[JOB ITEM]: Can you render the text lines of all the records below as one numbered list, with blank lines and the pictures left out?

------------------------------------------------------------

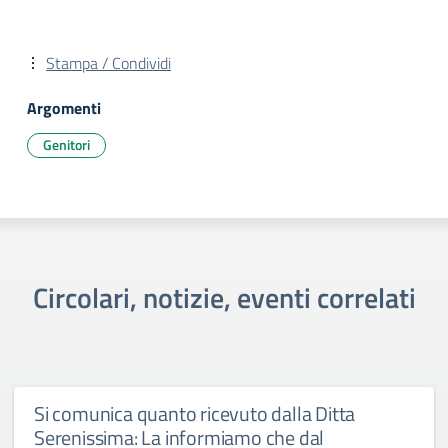
Stampa / Condividi
Argomenti
Genitori
Circolari, notizie, eventi correlati
Si comunica quanto ricevuto dalla Ditta
Serenissima: La informiamo che dal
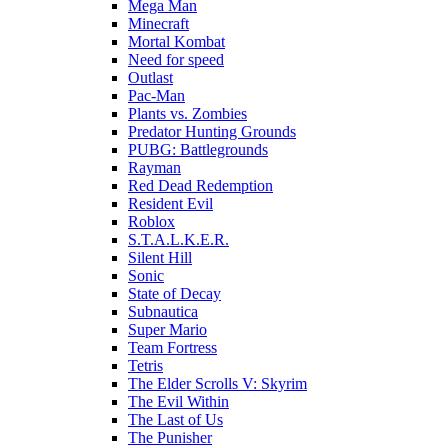
Mega Man
Minecraft
Mortal Kombat
Need for speed
Outlast
Pac-Man
Plants vs. Zombies
Predator Hunting Grounds
PUBG: Battlegrounds
Rayman
Red Dead Redemption
Resident Evil
Roblox
S.T.A.L.K.E.R.
Silent Hill
Sonic
State of Decay
Subnautica
Super Mario
Team Fortress
Tetris
The Elder Scrolls V: Skyrim
The Evil Within
The Last of Us
The Punisher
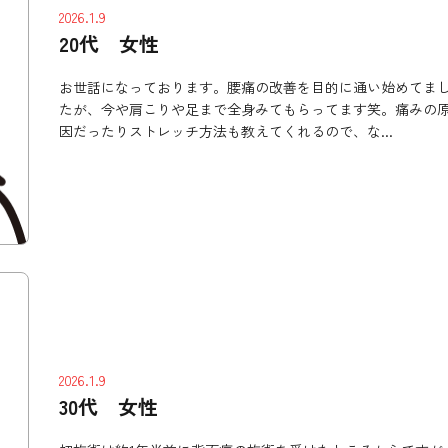
2026.1.9
20代 女性
お世話になっております。腰痛の改善を目的に通い始めてま
たが、今や肩こりや足まで全身みてもらってます笑。痛みの
因だったりストレッチ方法も教えてくれるので、な...
2026.1.9
30代 女性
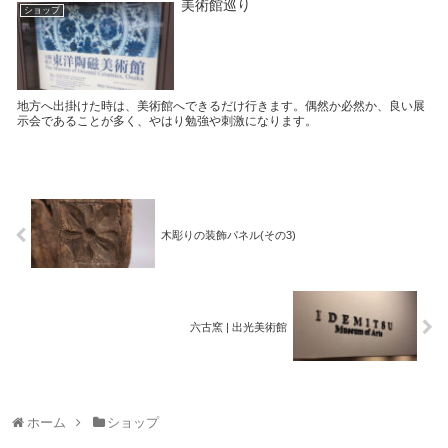
美術館巡り
ショップ
地方へ出掛けた時は、美術館へできるだけ行きます。偶然か必然か、良い展
示会であることが多く、やはり勉強や刺激になります。
木彫りの装飾パネル(その3)
六古窯 | 出光美術館
ホーム
ショップ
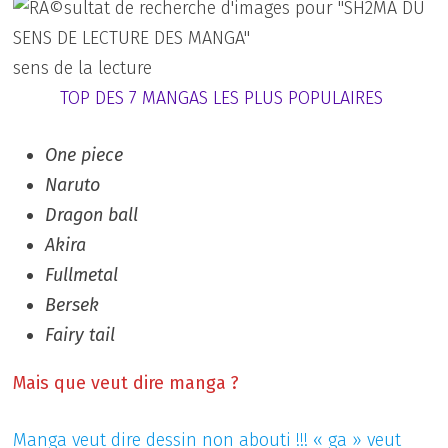
sens de la lecture
TOP DES 7 MANGAS LES PLUS POPULAIRES
One piece
Naruto
Dragon ball
Akira
Fullmetal
Bersek
Fairy tail
Mais que veut dire manga ?
Manga veut dire dessin non abouti !!! « ga » veut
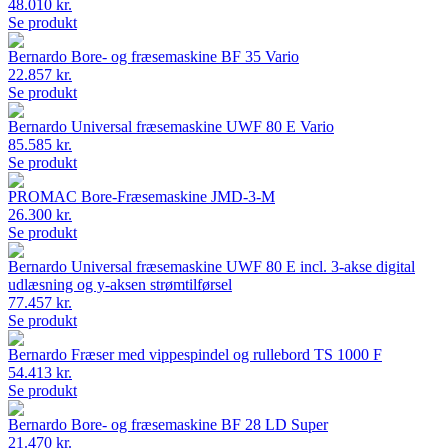
48.010 kr.
Se produkt
Bernardo Bore- og fræsemaskine BF 35 Vario
22.857 kr.
Se produkt
Bernardo Universal fræsemaskine UWF 80 E Vario
85.585 kr.
Se produkt
PROMAC Bore-Fræsemaskine JMD-3-M
26.300 kr.
Se produkt
Bernardo Universal fræsemaskine UWF 80 E incl. 3-akse digital
udlæsning og y-aksen strømtilførsel
77.457 kr.
Se produkt
Bernardo Fræser med vippespindel og rullebord TS 1000 F
54.413 kr.
Se produkt
Bernardo Bore- og fræsemaskine BF 28 LD Super
21.470 kr.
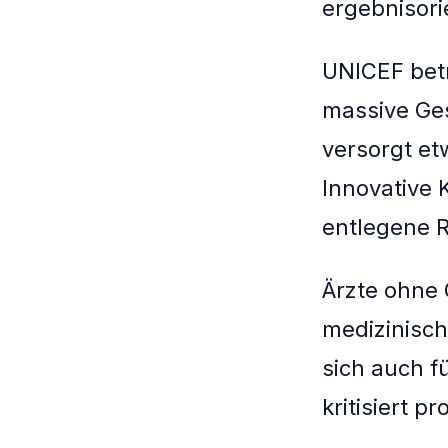
ergebnisori
UNICEF betr
massive Ge
versorgt et
Innovative 
entlegene 
Ärzte ohne 
medizinisch
sich auch 
kritisiert 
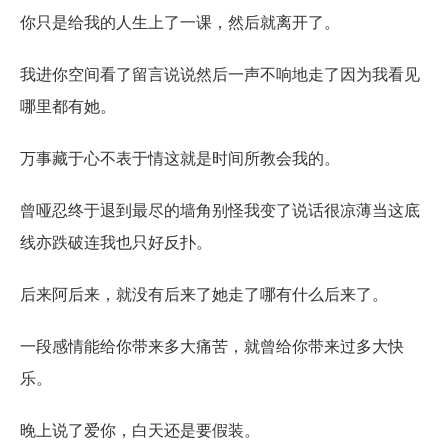
你只是给我的人生上了一课，然后就离开了。
我进你空间看了留言说说然后一声不响地走了因为我看见
哪里都有她。
万事藏于心不表于情这就是时间所教会我的。
曾哑忍终于退到最尽的墙角别怪我变了说话很凉薄当这底
线亦跌破连我也只好反扑。
后来阿后来，就没有后来了她走了哪有什么后来了。
一段感情能给你带来多大痛苦，就曾给你带来过多大快
乐。
晚上说了爱你，白天还是要假装。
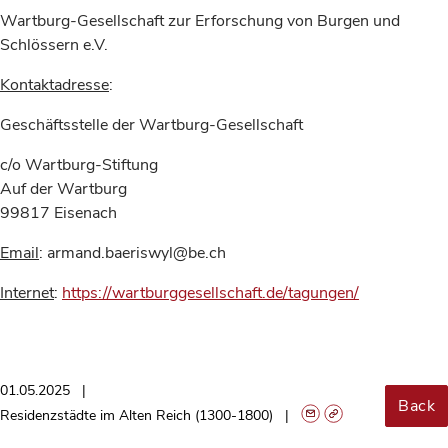
Wartburg-Gesellschaft zur Erforschung von Burgen und
Schlössern e.V.
Kontaktadresse
:
Geschäftsstelle der Wartburg-Gesellschaft
c/o Wartburg-Stiftung
Auf der Wartburg
99817 Eisenach
Email
: armand.baeriswyl@be.ch
Internet
:
https://wartburggesellschaft.de/tagungen/
01.05.2025
Back
Residenzstädte im Alten Reich (1300-1800)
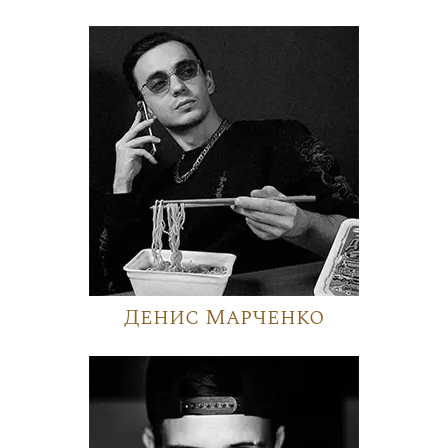
Денис Марченко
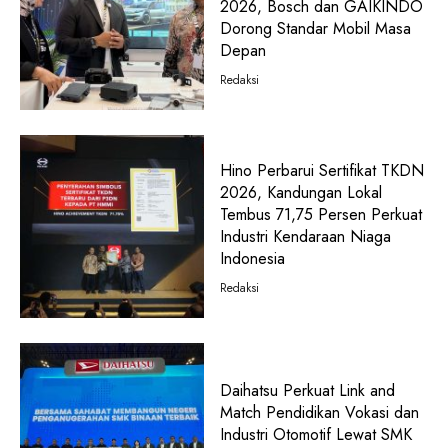
2026, Bosch dan GAIKINDO
Dorong Standar Mobil Masa
Depan
Redaksi
Hino Perbarui Sertifikat TKDN
2026, Kandungan Lokal
Tembus 71,75 Persen Perkuat
Industri Kendaraan Niaga
Indonesia
Redaksi
Daihatsu Perkuat Link and
Match Pendidikan Vokasi dan
Industri Otomotif Lewat SMK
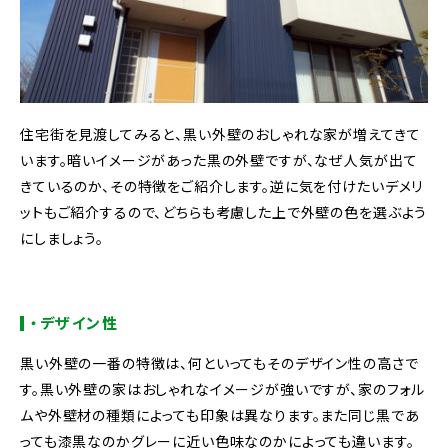
住宅街を見渡してみると、黒い外壁のおしゃれな家が増えてきて
います。暗いイメージがあった黒の外壁ですが、なぜ人気が出て
きているのか、その特徴をご紹介します。逆に気を付けたいデメリ
ットもご紹介するので、どちらも考慮した上で外壁の色を選ぶよう
にしましょう。
・デザイン性
黒い外壁の一番の特徴は、何といってもそのデザイン性の高さで
す。黒い外壁の家はおしゃれなイメージが強いですが、家のフォル
ムや外壁材の種類によっても印象は異なります。また同じ黒であ
っても漆黒なのかグレーに近い色味なのかによっても違います。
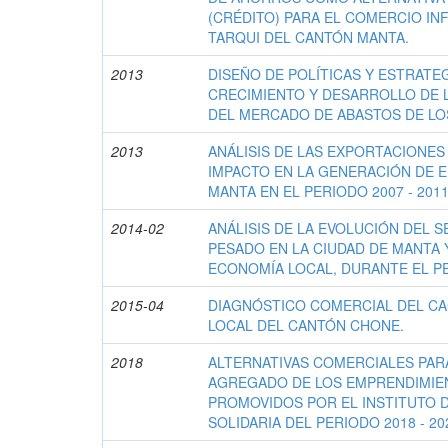
(CRÉDITO) PARA EL COMERCIO IN
TARQUI DEL CANTÓN MANTA.
2013
DISEÑO DE POLÍTICAS Y ESTRATE
CRECIMIENTO Y DESARROLLO DE 
DEL MERCADO DE ABASTOS DE LO
2013
ANÁLISIS DE LAS EXPORTACIONES
IMPACTO EN LA GENERACIÓN DE E
MANTA EN EL PERIODO 2007 - 2011
2014-02
ANÁLISIS DE LA EVOLUCIÓN DEL 
PESADO EN LA CIUDAD DE MANTA Y
ECONOMÍA LOCAL, DURANTE EL PER
2015-04
DIAGNÓSTICO COMERCIAL DEL CA
LOCAL DEL CANTÓN CHONE.
2018
ALTERNATIVAS COMERCIALES PAR
AGREGADO DE LOS EMPRENDIMIEN
PROMOVIDOS POR EL INSTITUTO 
SOLIDARIA DEL PERIODO 2018 - 20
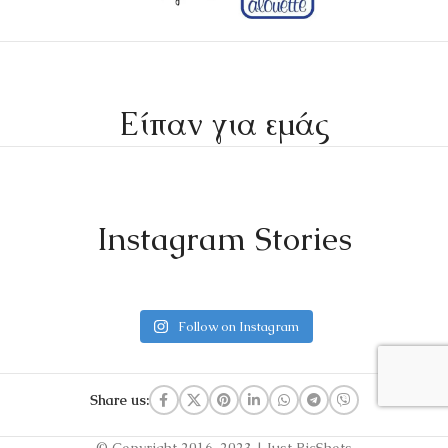
Είπαν για εμάς
Instagram Stories
Follow on Instagram
Share us:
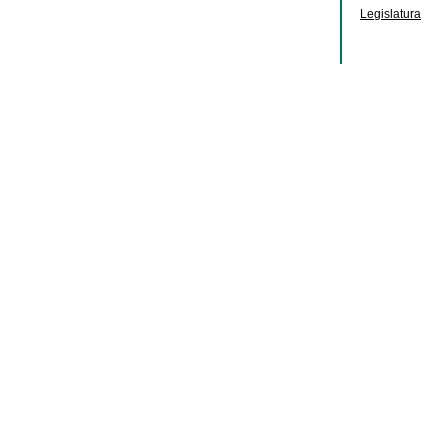
Legislatura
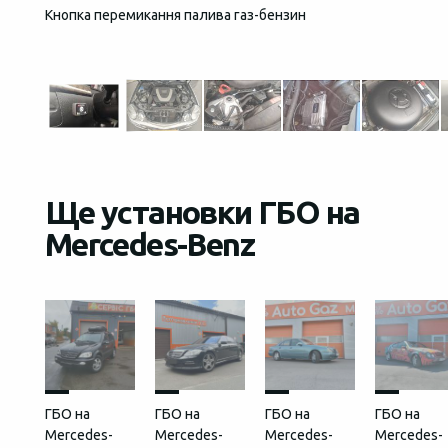
Кнопка перемикання палива газ-бензин
Загаль
встан
Ще установки ГБО на
Mercedes-Benz
ГБО на
ГБО на
ГБО на
ГБО на
Mercedes-
Mercedes-
Mercedes-
Mercedes-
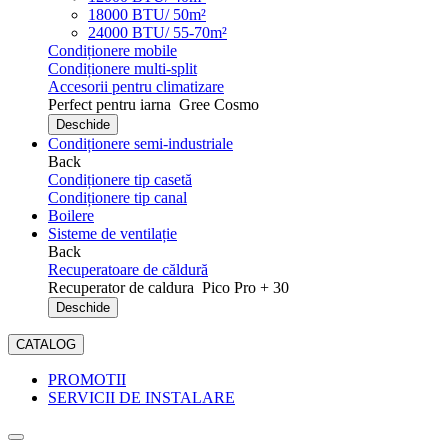
18000 BTU/ 50m²
24000 BTU/ 55-70m²
Condiționere mobile
Condiționere multi-split
Accesorii pentru climatizare
Perfect pentru iarna
Gree Cosmo
Deschide
Condiționere semi-industriale
Back
Condiționere tip casetă
Condiționere tip canal
Boilere
Sisteme de ventilație
Back
Recuperatoare de căldură
Recuperator de caldura
Pico Pro + 30
Deschide
CATALOG
PROMOTII
SERVICII DE INSTALARE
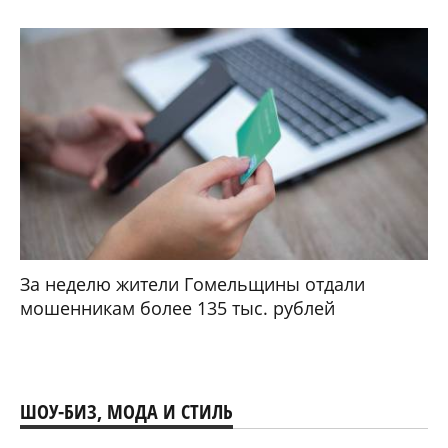
За неделю жители Гомельщины отдали
мошенникам более 135 тыс. рублей
ШОУ-БИЗ, МОДА И СТИЛЬ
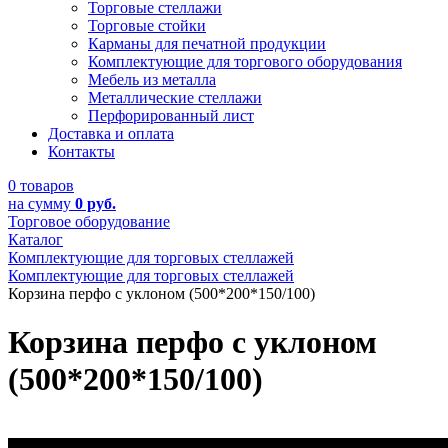
Торговые стеллажи
Торговые стойки
Карманы для печатной продукции
Комплектующие для торгового оборудования
Мебель из металла
Металлические стеллажи
Перфорированный лист
Доставка и оплата
Контакты
0 товаров
на сумму
0 руб.
Торговое оборудование
Каталог
Комплектующие для торговых стеллажей
Комплектующие для торговых стеллажей
Корзина перфо с уклоном (500*200*150/100)
Корзина перфо с уклоном
(500*200*150/100)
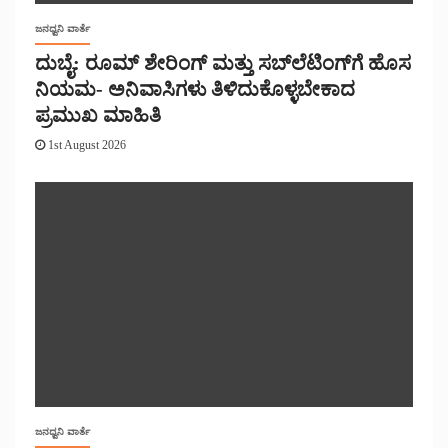
ಜನಧ್ವನಿ ವಾರ್ತೆ
ದುಬೈ: ರೂಮ್ ಶೇರಿಂಗ್ ಮತ್ತು ಸಬ್‌ಲೆಟಿಂಗ್‌ಗೆ ಹೊಸ
ನಿಯಮ- ಅನಿವಾಸಿಗಳು ತಿಳಿದುಕೊಳ್ಳಬೇಕಾದ
ಪ್ರಮುಖ ಮಾಹಿತಿ
1st August 2026
ಜನಧ್ವನಿ ವಾರ್ತೆ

------------------------------------------------------------

[PROBLEM SOLUTION]:
1. Stampa / Condividi
2. Argomenti
3. Genitori
4. Circolari, notizie, eventi correlati
5. Si comunica quanto ricevuto dalla Ditta
6. Serenissima: La informiamo che dal
7. Mega Man
8. Minecraft
9. Mortal Kombat
10. Need for speed
11. Outlast
12. Pac-Man
13. Plants vs. Zombies
14. Predator Hunting Grounds
15. PUBG: Battlegrounds
16. Rayman
17. Red Dead Redemption
18. Resident Evil
19. Roblox
20. S.T.A.L.K.E.R.
21. Silent Hill
22. Sonic
23. State of Decay
24. Subnautica
25. Super Mario
26. Team Fortress
27. Tetris
28. The Elder Scrolls V: Skyrim
29. The Evil Within
30. The Last of Us
31. The Punisher
32. 2026.1.9
33. 20代 女性
34. お世話になっております。腰痛の改善を目的に通い始めてま
35. たが、今や肩こりや足まで全身みてもらってます笑。痛みの
36. 因だったりストレッチ方法も教えてくれるので、な...
37. 2026.1.9
38. 30代 女性
39. 美術館巡り
40. ショップ
41. 地方へ出掛けた時は、美術館へできるだけ行きます。偶然か必然か、良い展
42. 示会であることが多く、やはり勉強や刺激になります。
43. 木彫りの装飾パネル(その3)
44. 六古窯 | 出光美術館
45. ホーム
46. ショップ
47. sens de la lecture
48. TOP DES 7 MANGAS LES PLUS POPULAIRES
49. One piece
50. Naruto
51. Dragon ball
52. Akira
53. Fullmetal
54. Bersek
55. Fairy tail
56. Mais que veut dire manga ?
57. Manga veut dire dessin non abouti !!! « ga » veut
58. 48.010 kr.
59. Se produkt
60. Bernardo Bore- og fræsemaskine BF 35 Vario
61. 22.857 kr.
62. Se produkt
63. Bernardo Universal fræsemaskine UWF 80 E Vario
64. 85.585 kr.
65. Se produkt
66. PROMAC Bore-Fræsemaskine JMD-3-M
67. 26.300 kr.
68. Se produkt
69. Bernardo Universal fræsemaskine UWF 80 E incl. 3-akse digital
70. udlæsning og y-aksen strømtilførsel
71. 77.457 kr.
72. Se produkt
73. Bernardo Fræser med vippespindel og rullebord TS 1000 F
74. 54.413 kr.
75. Se produkt
76. Bernardo Bore- og fræsemaskine BF 28 LD Super
77. 21.470 kr.
78. ergebnisori
79. UNICEF betr
80. massive Ge
81. versorgt et
82. Innovative 
83. entlegene 
84. Ärzte ohne 
85. medizinisch
86. sich auch 
87. kritisiert 
88. 你只是给我的人生上了一课，然后就离开了。
89. 我进你空间看了留言说说然后一声不响地走了因为我看见
90. 哪里都有她。
91. 万事藏于心不表于情这就是时间所教会我的。
92. 曾哑忍终于退到最尽的墙角别怪我变了说话很凉薄当这底
93. 线亦跌破连我也只好反扑。
94. 后来阿后来，就没有后来了她走了哪有什么后来了。
95. 一段感情能给你带来多大痛苦，就曾给你带来过多大快
96. 乐。
97. 晚上说了爱你，白天还是要假装。
98. Wartburg-Gesellschaft zur Erforschung von Burgen und
99. Schlössern e.V.
100. Kontaktadresse
101. :
102. Geschäftsstelle der Wartburg-Gesellschaft
103. c/o Wartburg-Stiftung
104. Auf der Wartburg
105. 99817 Eisenach
106. Email
107. : armand.baeriswyl@be.ch
108. Internet
109. :
110. https://wartburggesellschaft.de/tagungen/
111. 01.05.2025
112. Back
113. Residenzstädte im Alten Reich (1300-1800)
114. Денис Марченко
115. 2026, Bosch dan GAIKINDO
116. Dorong Standar Mobil Masa
117. Depan
118. Redaksi
119. Hino Perbarui Sertifikat TKDN
120. 2026, Kandungan Lokal
121. Tembus 71,75 Persen Perkuat
122. Industri Kendaraan Niaga
123. Indonesia
124. Redaksi
125. Daihatsu Perkuat Link and
126. Match Pendidikan Vokasi dan
127. Industri Otomotif Lewat SMK
128. 住宅街を見渡してみると、黒い外壁のおしゃれな家が増えてきて
129. います。暗いイメージがあった黒の外壁ですが、なぜ人気が出て
130. きているのか、その特徴をご紹介します。逆に気を付けたいデメリ
131. ットもご紹介するので、どちらも考慮した上で外壁の色を選ぶよう
132. にしましょう。
133. ・デザイン性
134. 黒い外壁の一番の特徴は、何といってもそのデザイン性の高さで
135. す。黒い外壁の家はおしゃれなイメージが強いですが、家のフォル
136. ムや外壁材の種類によっても印象は異なります。また同じ黒であ
137. っても漆黒なのかグレーに近い色味なのかによっても違います。
138. (CRÉDITO) PARA EL COMERCIO IN
139. TARQUI DEL CANTÓN MANTA.
140. 2013
141. DISEÑO DE POLÍTICAS Y ESTRATE
142. CRECIMIENTO Y DESARROLLO DE 
143. DEL MERCADO DE ABASTOS DE LO
144. 2013
145. ANÁLISIS DE LAS EXPORTACIONES
146. IMPACTO EN LA GENERACIÓN DE E
147. MANTA EN EL PERIODO 2007 - 2011
148. 2014-02
149. ANÁLISIS DE LA EVOLUCIÓN DEL 
150. PESADO EN LA CIUDAD DE MANTA Y
151. ECONOMÍA LOCAL, DURANTE EL PER
152. 2015-04
153. DIAGNÓSTICO COMERCIAL DEL CA
154. LOCAL DEL CANTÓN CHONE.
155. 2018
156. ALTERNATIVAS COMERCIALES PAR
157. AGREGADO DE LOS EMPRENDIMIEN
158. PROMOVIDOS POR EL INSTITUTO 
159. SOLIDARIA DEL PERIODO 2018 - 20
160. Είπαν για εμάς
161. Instagram Stories
162. Follow on Instagram
163. Share us:
164. Legislatura
165. Кнопка перемикання палива газ-бензин
166. Загаль
167. встан
168. Ще установки ГБО на
169. Mercedes-Benz
170. ГБО на
171. ГБО на
172. ГБО на
173. ГБО на
174. Mercedes-
175. Mercedes-
176. Mercedes-
177. Mercedes-
178. 18000 BTU/ 50m²
179. 24000 BTU/ 55-70m²
180. Condiționere mobile
181. Condiționere multi-split
182. Accesorii pentru climatizare
183. Perfect pentru iarna
184. Gree Cosmo
185. Deschide
186. Condiționere semi-industriale
187. Back
188. Condiționere tip casetă
189. Condiționere tip canal
190. Boilere
191. Sisteme de ventilație
192. Back
193. Recuperatoare de căldură
194. Recuperator de caldura
195. Pico Pro + 30
196. Deschide
197. CATALOG
198. PROMOTII
199. SERVICII DE INSTALARE
200. За неделю жители Гомельщины отдали
201. мошенникам более 135 тыс. рублей
202. ШОУ-БИЗ, МОДА И СТИЛЬ
203. Торговые стеллажи
204. Торговые стойки
205. Карманы для печатной продукции
206. Комплектующие для торгового оборудования
207. Мебель из металла
208. Металлические стеллажи
209. Перфорированный лист
210. Доставка и оплата
211. Контакты
212. 0 товаров
213. на сумму
214. 0 руб.
215. Торговое оборудование
216. Каталог
217. Комплектующие для торговых стеллажей
218. Комплектующие для торговых стеллажей
219. Корзина перфо с уклоном (500*200*150/100)
220. Корзина перфо с уклоном
221. (500*200*150/100)
222. ಜನಧ್ವನಿ ವಾರ್ತೆ
223. ದುಬೈ: ರೂಮ್ ಶೇರಿಂಗ್ ಮತ್ತು ಸಬ್‌ಲೆಟಿಂಗ್‌ಗೆ ಹೊಸ
224. ನಿಯಮ- ಅನಿವಾಸಿಗಳು ತಿಳಿದುಕೊಳ್ಳಬೇಕಾದ
225. ಪ್ರಮುಖ ಮಾಹಿತಿ
226. 1st August 2026
227. ಜನಧ್ವನಿ ವಾರ್ತೆ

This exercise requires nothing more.